What to do: Rewrite the rows below with every "scientific name" changed to "species" and nothing else altered. Leave the pictures out.

Dataset extract:

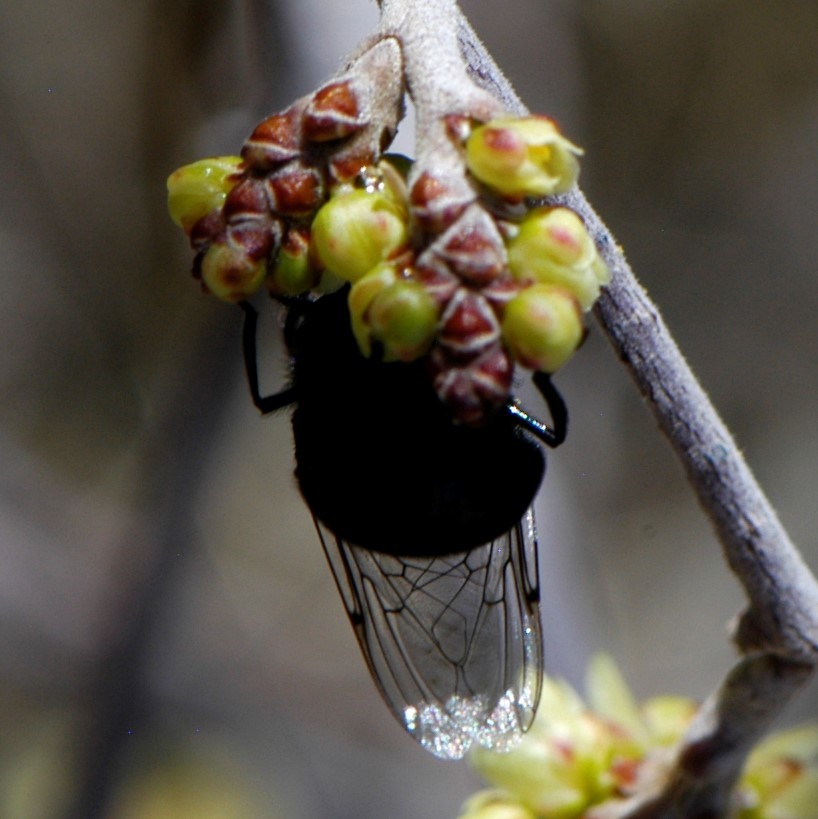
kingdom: Animalia
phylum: Arthropoda
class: Insecta
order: Diptera
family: Syrphidae
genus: Copestylum
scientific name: Copestylum comstocki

Task answer:
kingdom: Animalia
phylum: Arthropoda
class: Insecta
order: Diptera
family: Syrphidae
genus: Copestylum
species: Copestylum comstocki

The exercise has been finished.